悠くんに心の穴を埋めてもらい始めてまだ僅かしか日は経っていない。しかし、わたしの頭は悠くんの関連の事でいっぱいだ。でも苦しいとは微塵も感じない。寧ろ幸せな気持ちで満たされる。
わたしは仕事の帰り道……といっても家の付近。わたしと悠くんの住む家を電柱に隠れながら見ている人がいた。電柱に隠れていても
フードを被っているので男性か女性か分からない。分からない時に声を掛けるのは得策では無いと思い、わたしは小走りで隣をすり抜けようとする。
しかし、不審者は透かさず手を伸ばして来た。
最近、悠くんの手を握って添い寝していたから分かる。このわたしに触れる手が女性のものだという事に。
ナンパではよく手を触られると大声を出す事が一番の対処法と言われている。しかし、この場合は別。
好意や欲を剥き出しにするナンパとは違い、相手が自分に何を思っているのか不明だから。
わたしに好意のある不審者かも知れないし敵意のある不審者かも知れない、はたまた……。
声を上げては刺される可能性が多少あるので声は上げず、恐る恐るわたしの手を引いている方へ顔を向ける。

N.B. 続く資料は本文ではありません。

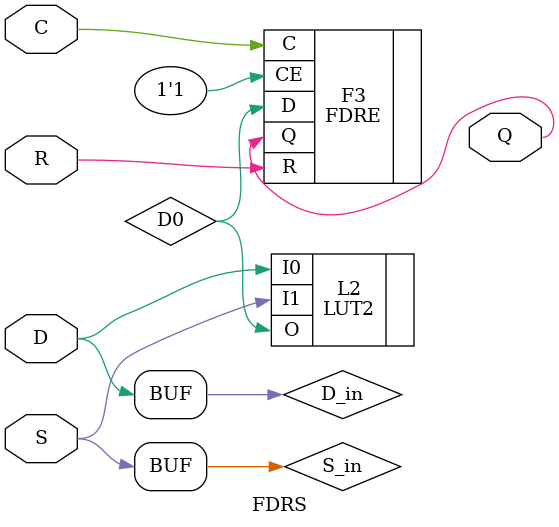
<source format=v>


`timescale  1 ps / 1 ps

module FDRS (Q, C, D, R, S);

    parameter [0:0] INIT = 1'b0;
    parameter [0:0] IS_C_INVERTED = 1'b0;
    parameter [0:0] IS_D_INVERTED = 1'b0;
    parameter [0:0] IS_R_INVERTED = 1'b0;
    parameter [0:0] IS_S_INVERTED = 1'b0;

    output Q;

    input  C, D, R, S;

    wire Q;
    wire D0;
    wire D_in;
    wire S_in;

    assign D_in = IS_D_INVERTED ^ D;
    assign S_in = IS_S_INVERTED ^ S;

    LUT2 #(.INIT(4'hE)) L2 (.O(D0), .I0(D_in), .I1(S_in)); 
    FDRE #(.INIT(INIT), .IS_C_INVERTED(IS_C_INVERTED), .IS_R_INVERTED(IS_R_INVERTED)) F3 (.Q(Q), .C(C), .CE(1'b1), .D(D0), .R(R));
endmodule




</source>
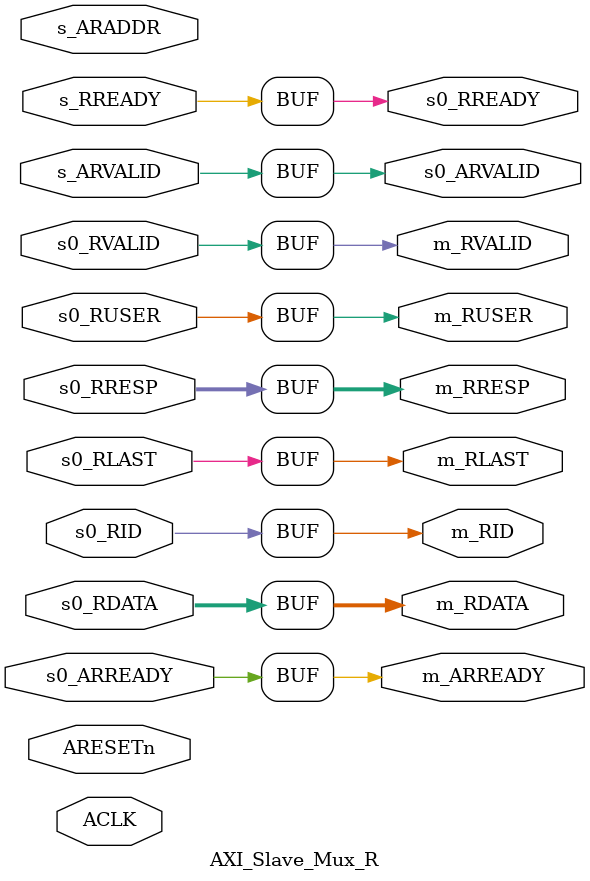
<source format=sv>

`timescale 1ns/1ns

module AXI_Slave_Mux_R#(
    parameter   DATA_WIDTH  = 32,
                ADDR_WIDTH  = 32,
                ID_WIDTH    = 1,
                USER_WIDTH  = 1
)(
	/********* 时钟&复位 *********/
	input                       ACLK,
	input      	                ARESETn,
    /********** 0号从机 **********/
    //读地址通道
    output reg                  s0_ARVALID,
	input	  		            s0_ARREADY,
    //读数据通道
	input	   [ID_WIDTH-1:0]   s0_RID,
	input	   [DATA_WIDTH-1:0] s0_RDATA,
	input	   [1:0]	        s0_RRESP,
	input	  		            s0_RLAST,
	input	   [USER_WIDTH-1:0]	s0_RUSER,
	input	 		            s0_RVALID, 
    output reg                  s0_RREADY, 

    /******** 主控通用信号 ********/
    //读地址通道
	output reg	  		        m_ARREADY,
    //读数据通道
	output reg [ID_WIDTH-1:0]   m_RID,
	output reg [DATA_WIDTH-1:0] m_RDATA,
	output reg [1:0]	        m_RRESP,
	output reg		            m_RLAST,
	output reg [USER_WIDTH-1:0]	m_RUSER,
	output reg	                m_RVALID, 
    /******** 从机通用信号 ********/
    //写地址通道
    input     [ADDR_WIDTH-1:0]	s_ARADDR,
    input                       s_ARVALID,
    //写数据通道
    input                       s_RREADY  
);

    //=========================================================
    //常量定义
    parameter   TCO     =   1;  //寄存器延时


    //=========================================================
    //读地址寄存
    logic [31:0]    araddr;     //读地址寄存器

    always_ff@(posedge ACLK, negedge ARESETn)begin
        if(!ARESETn)
            araddr <= #TCO '0;
        else if(s_ARVALID)                  //读地址握手信号启动时寄存写地址
            araddr <= #TCO s_ARADDR;
        else
            araddr <= #TCO araddr;
    end



    //=========================================================
    //读取通路的多路复用从机信号

    //---------------------------------------------------------
    //其他信号复用
    always_comb begin
        m_ARREADY   = s0_ARREADY;
        m_RID       = s0_RID;
        m_RDATA     = s0_RDATA;
        m_RRESP     = s0_RRESP;
        m_RLAST     = s0_RLAST;
        m_RUSER     = s0_RUSER;
        m_RVALID    = s0_RVALID;
    end

    //---------------------------------------------------------
    //ARVALID信号复用
    always_comb begin
        s0_ARVALID  = s_ARVALID;

    end

    //---------------------------------------------------------
    //RREADY信号复用
    always_comb begin
        s0_RREADY  = s_RREADY;
    end

endmodule
</source>
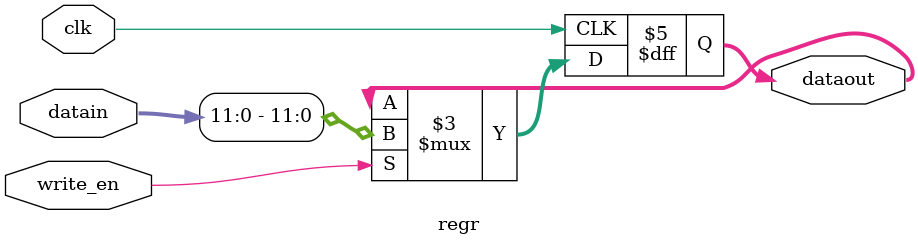
<source format=v>

module regr #(
    parameter N=17
) (
    input clk,
    input write_en,
    input [N-1:0] datain,
    output reg [11:0] dataout
);

    always @(negedge clk) begin
        if (write_en == 1 )//have to check read_en according to the register type
            dataout <= datain[11:0];
    end     
    
endmodule
</source>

「こんばんは、紫都香さん。入学式の日以来、ですね!」
フードを被った不審者とは雪葉ちゃんだった。わたしがあの時去り際にある意味爆弾発言をしたせいで少し気不味いけど殺される事は一先ず無いと思い、ホッと胸を撫で下ろす。
でも単純にあんな行為をしていたのが気になって質問をしてみる。
「貴女は……どうしてここに、何をしていたの?」
「確認ですよ。確認。入学式の日に同棲をしていると去り際に言われた気がしたので。それと、先日大学で悠さんが紫都香さんのお手製お弁当と思われるものを食べていらしたのでどこまで関係が進んでいらっしゃるのかが気になってしまいまして……」
つまり家を監視しながらわたしの帰りを待っていた?
既にわたしが家に帰っていたり、休みだった場合はどうするつもりだったのだろう、一体何時から張り付いていたのだろう……様々な疑問が頭に浮かんでくる。

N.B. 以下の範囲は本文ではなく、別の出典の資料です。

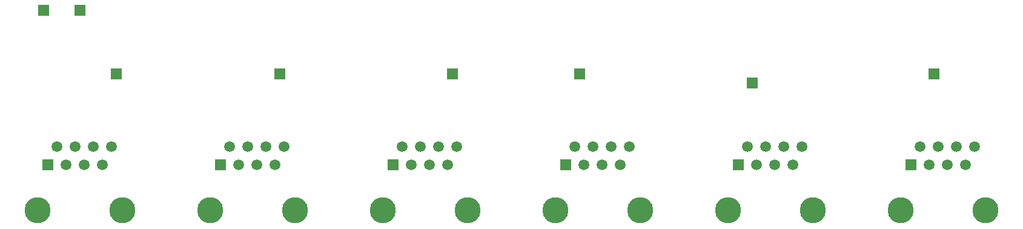
<source format=gtl>
G04 (created by PCBNEW (2013-may-18)-stable) date dom 18 oct 2015 20:31:16 CDT*
%MOIN*%
G04 Gerber Fmt 3.4, Leading zero omitted, Abs format*
%FSLAX34Y34*%
G01*
G70*
G90*
G04 APERTURE LIST*
%ADD10C,0.00590551*%
%ADD11C,0.1437*%
%ADD12R,0.0591X0.0591*%
%ADD13C,0.0591*%
%ADD14R,0.06X0.06*%
G04 APERTURE END LIST*
G54D10*
G54D11*
X31838Y-47500D03*
X27165Y-47500D03*
G54D12*
X27750Y-45000D03*
G54D13*
X28250Y-44000D03*
X28750Y-45000D03*
X29250Y-44000D03*
X29750Y-45000D03*
X30250Y-44000D03*
X30750Y-45000D03*
X31250Y-44000D03*
G54D11*
X41338Y-47500D03*
X36665Y-47500D03*
G54D12*
X37250Y-45000D03*
G54D13*
X37750Y-44000D03*
X38250Y-45000D03*
X38750Y-44000D03*
X39250Y-45000D03*
X39750Y-44000D03*
X40250Y-45000D03*
X40750Y-44000D03*
G54D11*
X50838Y-47500D03*
X46165Y-47500D03*
G54D12*
X46750Y-45000D03*
G54D13*
X47250Y-44000D03*
X47750Y-45000D03*
X48250Y-44000D03*
X48750Y-45000D03*
X49250Y-44000D03*
X49750Y-45000D03*
X50250Y-44000D03*
G54D11*
X60338Y-47500D03*
X55665Y-47500D03*
G54D12*
X56250Y-45000D03*
G54D13*
X56750Y-44000D03*
X57250Y-45000D03*
X57750Y-44000D03*
X58250Y-45000D03*
X58750Y-44000D03*
X59250Y-45000D03*
X59750Y-44000D03*
G54D11*
X69838Y-47500D03*
X65165Y-47500D03*
G54D12*
X65750Y-45000D03*
G54D13*
X66250Y-44000D03*
X66750Y-45000D03*
X67250Y-44000D03*
X67750Y-45000D03*
X68250Y-44000D03*
X68750Y-45000D03*
X69250Y-44000D03*
G54D11*
X79338Y-47500D03*
X74665Y-47500D03*
G54D12*
X75250Y-45000D03*
G54D13*
X75750Y-44000D03*
X76250Y-45000D03*
X76750Y-44000D03*
X77250Y-45000D03*
X77750Y-44000D03*
X78250Y-45000D03*
X78750Y-44000D03*
G54D14*
X50000Y-40000D03*
X76500Y-40000D03*
X31500Y-40000D03*
X40500Y-40000D03*
X27500Y-36500D03*
X29500Y-36500D03*
X57000Y-40000D03*
X66500Y-40500D03*
M02*

</source>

「心配しないでください。悠さんとのメッセージのやり取りで帰って来るのが夕方以降なのは把握済みですから。今日の夕飯はカレーみたいですね!」
疑問が顔に出ていた?
それよりもわたしと悠くんの二人だけのやり取りのはずなのに見られてたの? それとも見せちゃったの? 帰ったら絶対に聞かないと……。

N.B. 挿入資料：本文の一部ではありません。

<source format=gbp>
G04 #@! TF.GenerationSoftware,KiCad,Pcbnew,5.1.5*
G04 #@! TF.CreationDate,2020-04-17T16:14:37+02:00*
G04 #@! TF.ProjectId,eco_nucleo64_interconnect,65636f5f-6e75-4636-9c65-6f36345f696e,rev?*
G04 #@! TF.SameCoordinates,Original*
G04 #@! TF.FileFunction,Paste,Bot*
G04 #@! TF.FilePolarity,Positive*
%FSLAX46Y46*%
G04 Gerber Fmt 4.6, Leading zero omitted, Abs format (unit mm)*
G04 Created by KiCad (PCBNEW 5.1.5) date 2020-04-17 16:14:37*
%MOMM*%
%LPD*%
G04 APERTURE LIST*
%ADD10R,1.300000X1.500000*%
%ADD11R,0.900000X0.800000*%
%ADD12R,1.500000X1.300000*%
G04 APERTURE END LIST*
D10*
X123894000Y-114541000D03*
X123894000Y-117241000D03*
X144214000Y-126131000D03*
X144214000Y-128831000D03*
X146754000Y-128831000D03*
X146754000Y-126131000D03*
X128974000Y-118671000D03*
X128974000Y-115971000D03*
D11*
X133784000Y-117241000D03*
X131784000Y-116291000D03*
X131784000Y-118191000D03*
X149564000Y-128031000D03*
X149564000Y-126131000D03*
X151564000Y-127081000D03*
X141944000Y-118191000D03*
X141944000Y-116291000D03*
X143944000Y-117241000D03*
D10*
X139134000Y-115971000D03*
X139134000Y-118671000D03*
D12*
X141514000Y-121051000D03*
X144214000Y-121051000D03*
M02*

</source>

「カレーに入れる玉ねぎは三十分炒めたら美味しいらしい、と悠さんは紫都香さんの知識を語ってくれました」
わたしにはもう雪葉ちゃんの声は耳に届かなかった。
二人だけのメッセージ……。
わたしはその場に雪葉ちゃんを置いて一人でわたしと悠くん二人の家に入り、鍵を二つとも閉めた。